Se por um lado, a Segunda Guerra Mundial desfalcou os “aliados” das plantações e apropriação da borracha natural da Ásia, por outro, a seca de 1942 “obrigou” novos fluxos de deslocamentos de nordestinos para os seringais amazônicos. Esses dois fatores fizeram surgir o que foi chamado a “Batalha da Borracha”. Eis uma nova estratégia nacional, impulsionada por atores externos, que visava atingir dois objetivos: contribuir no esforço de guerra dos aliados e reduzir a pressão demográfica no Nordeste brasileiro aliado com a integração da Amazônia ao restante do País. Este novo ciclo da borracha não foi tão expressivo quanto o primeiro, mas serviu para dar início ao processo de integração do território, o que ia de encontro aos interesses do Estado.

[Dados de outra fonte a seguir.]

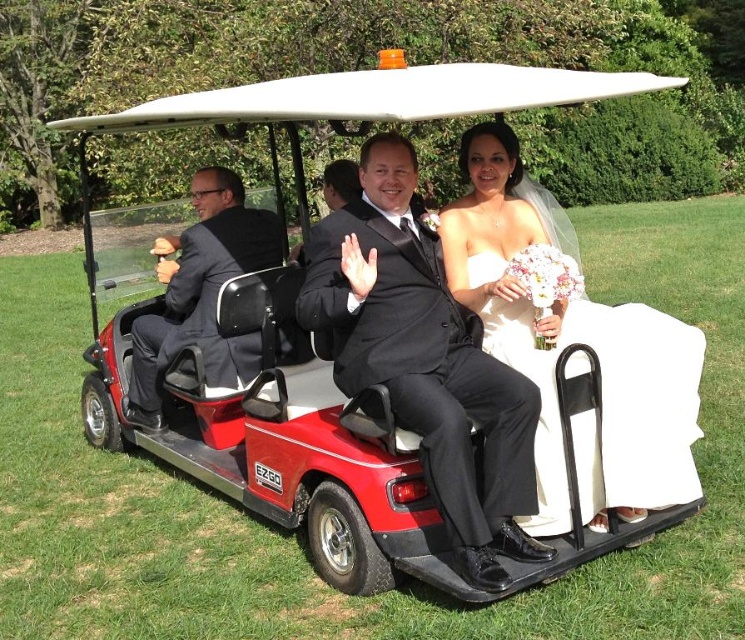
Is matte black suit at center positioned at the back of white satin dress at center?

No, it is in front of white satin dress at center.

Looking at this image, measure the distance between point (504, 524) and camera.

Point (504, 524) and camera are 3.33 meters apart.

Where is `matte black suit at center`? The image size is (745, 640). matte black suit at center is located at coordinates (425, 360).

Does point (340, 349) lie behind point (238, 179)?

No.

Locate an element on the screen. The width and height of the screenshot is (745, 640). matte black suit at center is located at coordinates (x=425, y=360).

Where is `white satin dress at center`? white satin dress at center is located at coordinates (568, 342).

Based on the photo, does white satin dress at center appear on the left side of matte black suit at left?

No, white satin dress at center is not to the left of matte black suit at left.

Which is behind, point (548, 396) or point (139, 408)?

The point (139, 408) is behind.

This screenshot has width=745, height=640. What are the coordinates of `white satin dress at center` in the screenshot? It's located at (568, 342).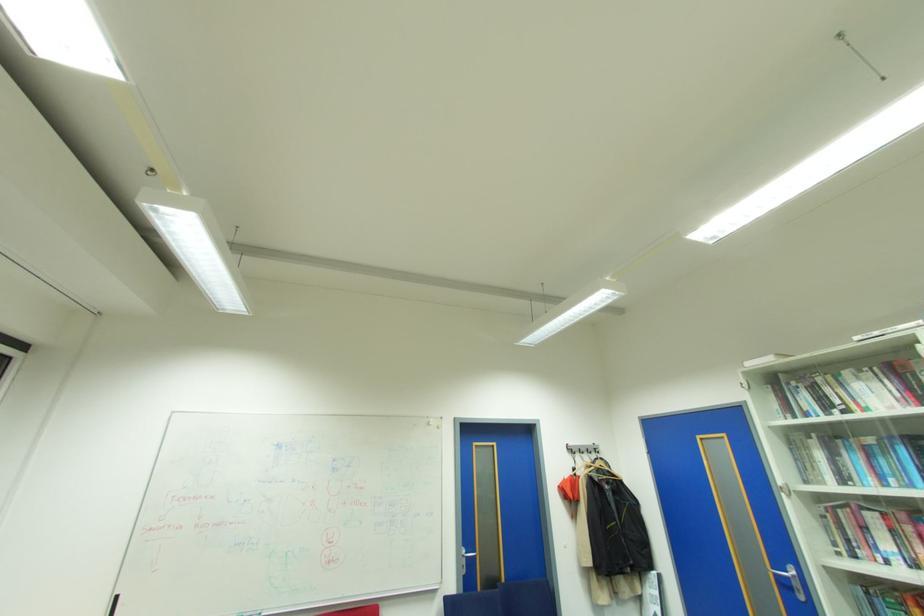
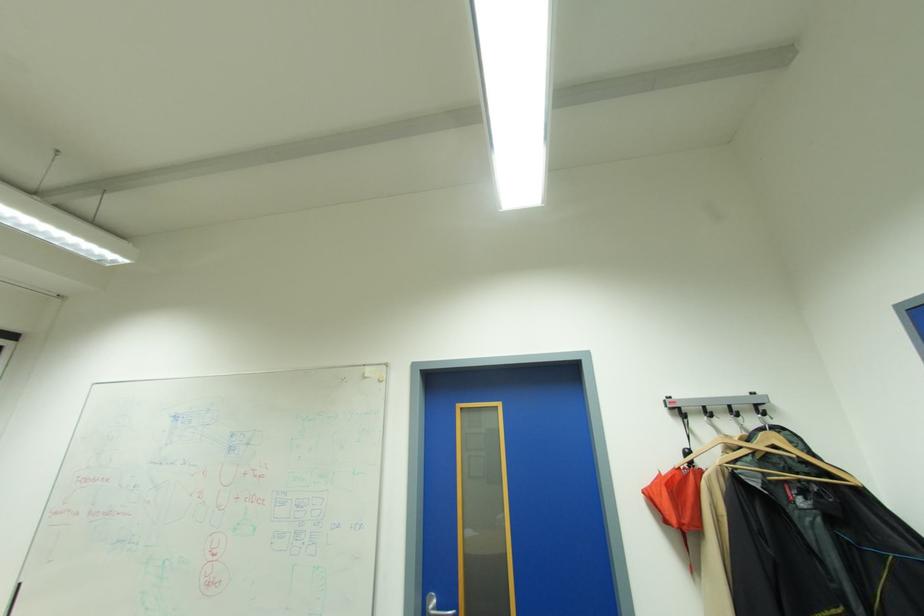
Where in the second image is the point corresponding to (592,451) from the first image?

(738, 410)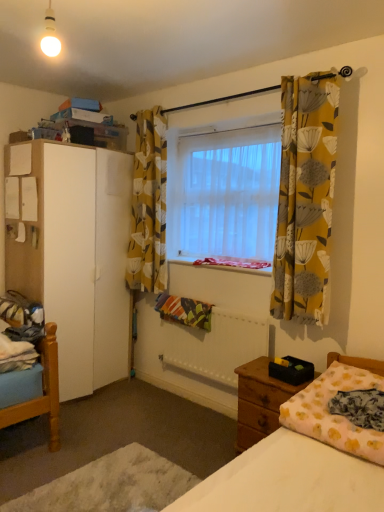
Find the location of a particular element. This screenshot has width=384, height=512. free space above white fabric bed at lower right (from a real-world perspective) is located at coordinates (124, 454).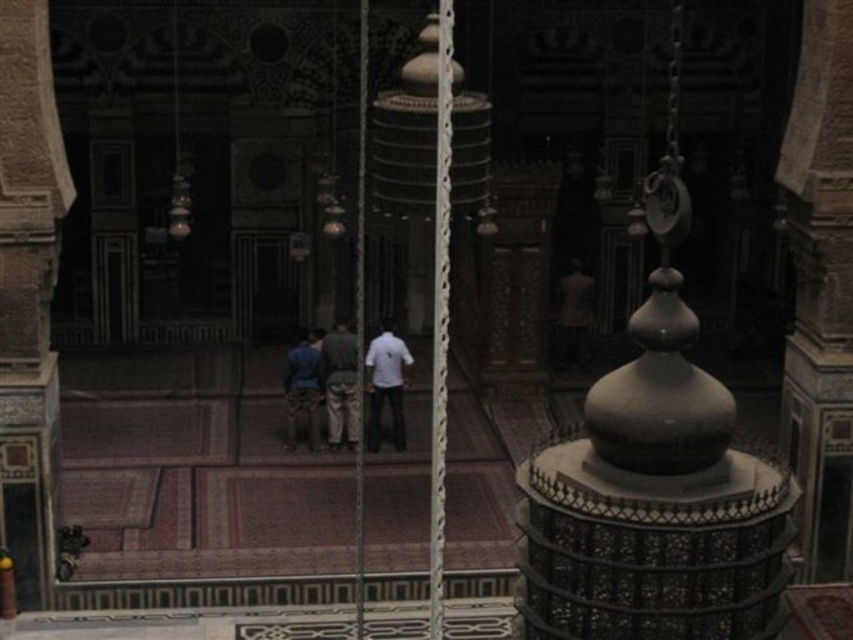
Question: Can you confirm if white matte shirt at center is smaller than blue fabric pants at center?

Choices:
 (A) yes
 (B) no

Answer: (B)

Question: Which object is farther from the camera taking this photo?

Choices:
 (A) light brown fabric pants at center
 (B) white matte shirt at center
 (C) blue fabric pants at center

Answer: (B)

Question: Does light brown fabric pants at center lie in front of blue fabric pants at center?

Choices:
 (A) no
 (B) yes

Answer: (B)

Question: Considering the real-world distances, which object is farthest from the blue fabric pants at center?

Choices:
 (A) light brown fabric pants at center
 (B) white matte shirt at center

Answer: (B)

Question: Estimate the real-world distances between objects in this image. Which object is farther from the white matte shirt at center?

Choices:
 (A) blue fabric pants at center
 (B) light brown fabric pants at center

Answer: (A)

Question: Is white matte shirt at center thinner than blue fabric pants at center?

Choices:
 (A) no
 (B) yes

Answer: (A)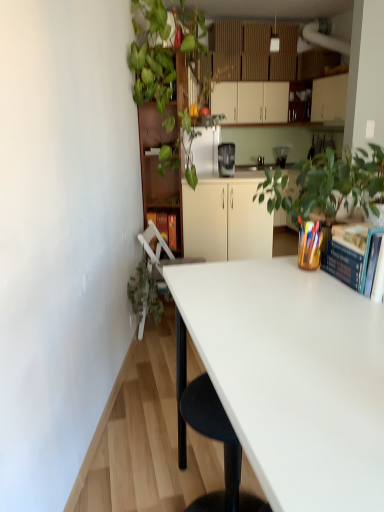
Question: Is matte black coffee maker at center looking in the opposite direction of satin black coffee maker at center?

Choices:
 (A) no
 (B) yes

Answer: (A)

Question: From the image's perspective, is matte black coffee maker at center located above satin black coffee maker at center?

Choices:
 (A) yes
 (B) no

Answer: (A)

Question: Would you say matte black coffee maker at center contains satin black coffee maker at center?

Choices:
 (A) yes
 (B) no

Answer: (B)

Question: From a real-world perspective, is matte black coffee maker at center positioned under satin black coffee maker at center based on gravity?

Choices:
 (A) no
 (B) yes

Answer: (B)

Question: Is matte black coffee maker at center outside satin black coffee maker at center?

Choices:
 (A) yes
 (B) no

Answer: (A)

Question: Considering their positions, is matte black coffee maker at center located in front of or behind blue hardcover book at upper right?

Choices:
 (A) front
 (B) behind

Answer: (B)

Question: From a real-world perspective, is matte black coffee maker at center above or below blue hardcover book at upper right?

Choices:
 (A) above
 (B) below

Answer: (A)

Question: Looking at their shapes, would you say matte black coffee maker at center is wider or thinner than blue hardcover book at upper right?

Choices:
 (A) thin
 (B) wide

Answer: (B)

Question: Would you say matte black coffee maker at center is to the left or to the right of blue hardcover book at upper right in the picture?

Choices:
 (A) left
 (B) right

Answer: (B)

Question: Does point (278, 146) appear closer or farther from the camera than point (264, 398)?

Choices:
 (A) closer
 (B) farther

Answer: (B)

Question: Is matte black coffee maker at center taller or shorter than white glossy desk at center?

Choices:
 (A) tall
 (B) short

Answer: (B)

Question: From a real-world perspective, is matte black coffee maker at center positioned above or below white glossy desk at center?

Choices:
 (A) below
 (B) above

Answer: (B)

Question: Would you say matte black coffee maker at center is inside or outside white glossy desk at center?

Choices:
 (A) inside
 (B) outside

Answer: (B)

Question: From their relative heights in the image, would you say white glossy desk at center is taller or shorter than satin black coffee maker at center?

Choices:
 (A) short
 (B) tall

Answer: (B)

Question: In the image, is white glossy desk at center positioned in front of or behind satin black coffee maker at center?

Choices:
 (A) behind
 (B) front

Answer: (B)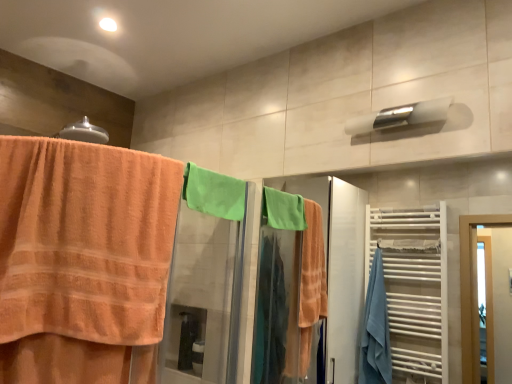
Question: Is orange terry cloth towel at left bigger than green towel at upper right?

Choices:
 (A) yes
 (B) no

Answer: (A)

Question: Can you confirm if orange terry cloth towel at left is thinner than green towel at upper right?

Choices:
 (A) no
 (B) yes

Answer: (A)

Question: Are orange terry cloth towel at left and green towel at upper right far apart?

Choices:
 (A) no
 (B) yes

Answer: (B)

Question: Is orange terry cloth towel at left taller than green towel at upper right?

Choices:
 (A) yes
 (B) no

Answer: (B)

Question: Would you say orange terry cloth towel at left is outside green towel at upper right?

Choices:
 (A) no
 (B) yes

Answer: (B)

Question: Is orange terry cloth towel at left at the left side of green towel at upper right?

Choices:
 (A) no
 (B) yes

Answer: (B)

Question: Is green cotton towel at center completely or partially outside of orange terry cloth towel at left?

Choices:
 (A) no
 (B) yes

Answer: (B)

Question: Considering the relative positions of green cotton towel at center and orange terry cloth towel at left in the image provided, is green cotton towel at center to the left of orange terry cloth towel at left from the viewer's perspective?

Choices:
 (A) yes
 (B) no

Answer: (B)

Question: Does green cotton towel at center lie behind orange terry cloth towel at left?

Choices:
 (A) yes
 (B) no

Answer: (A)

Question: Can you confirm if green cotton towel at center is wider than orange terry cloth towel at left?

Choices:
 (A) yes
 (B) no

Answer: (B)

Question: Does green cotton towel at center have a lesser width compared to orange terry cloth towel at left?

Choices:
 (A) yes
 (B) no

Answer: (A)

Question: From a real-world perspective, is green cotton towel at center located higher than orange terry cloth towel at left?

Choices:
 (A) yes
 (B) no

Answer: (A)

Question: From a real-world perspective, is white glossy towel bar at upper center, acting as the second towel bar starting from the right, on orange terry cloth towel at left?

Choices:
 (A) yes
 (B) no

Answer: (A)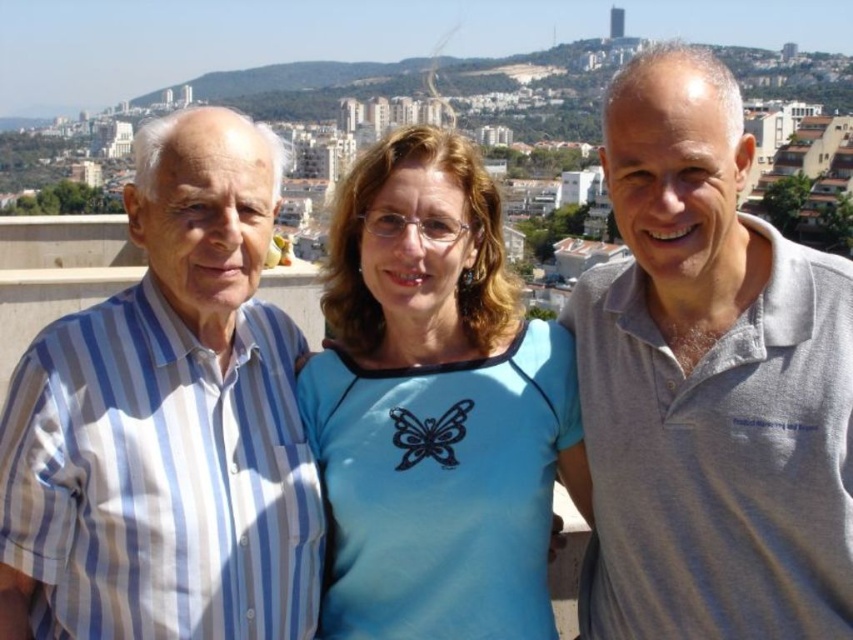
You are a photographer trying to capture a group photo of the blue striped shirt at left and the blue fabric shirt at center. Since you want to ensure both shirts are clearly visible, which shirt should you focus on first to avoid blurriness due to size differences?

The blue striped shirt at left is larger in size than the blue fabric shirt at center, so you should focus on the blue striped shirt at left first as it requires more detailed focus due to its larger size to ensure clarity.

You are standing on the balcony and want to take a photo of the cityscape. The blue striped shirt at left is blocking your view. How can you adjust your position to avoid the obstruction?

The blue striped shirt at left is located at point (167,422), so you can move to the right side of the balcony to avoid the obstruction caused by the blue striped shirt at left.

You are standing on the balcony and want to move from the point at coordinates point (733, 403) to the point at coordinates point (363, 502). Which direction should you move to reach your destination?

To move from point (733, 403) to point (363, 502), you should move towards the lower right direction since point (733, 403) is in front of point (363, 502).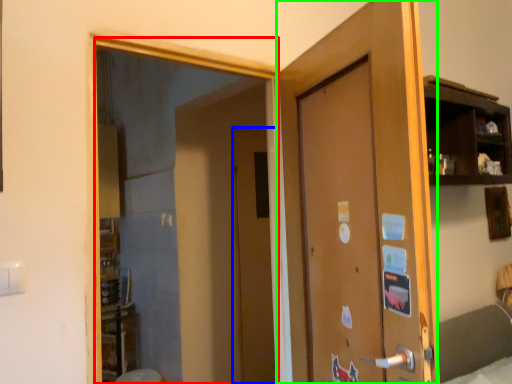
Question: Considering the real-world distances, which object is closest to mirror (highlighted by a red box)? door (highlighted by a blue box) or door (highlighted by a green box).

Choices:
 (A) door
 (B) door

Answer: (A)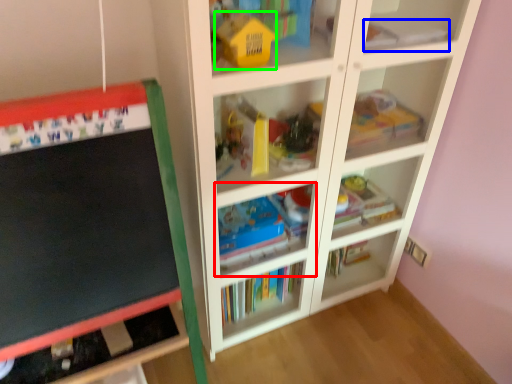
Question: Which is nearer to the shelf (highlighted by a red box)? book (highlighted by a blue box) or toy (highlighted by a green box).

Choices:
 (A) book
 (B) toy

Answer: (B)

As estratégias da borracha, tanto nacionais quanto internacionais tiveram relevante papel no processo de formação do Estado nacional. A necessidade de integrar a Amazônia ao espaço nacional foi conduzida, seguindo diversos condicionantes, ora de interesse do mercado, ora do interesse do Estado (segurança nacional).

Após o segundo ciclo da borracha a Amazônia voltou a adormecer, só retornando ao cenário nacional com o advento do Estado planejador que tentará, definitivamente, integrá-la. Essa tentativa de integração dar-se-á por intermédio de novas estratégias do Estado e também do mercado. É um novo processo postulado por atores já conhecidos e outros recém chegados. Novas problemáticas relacionais na dinâmica territorial amazônica serão modeladas pelo fluxo de informação e energia.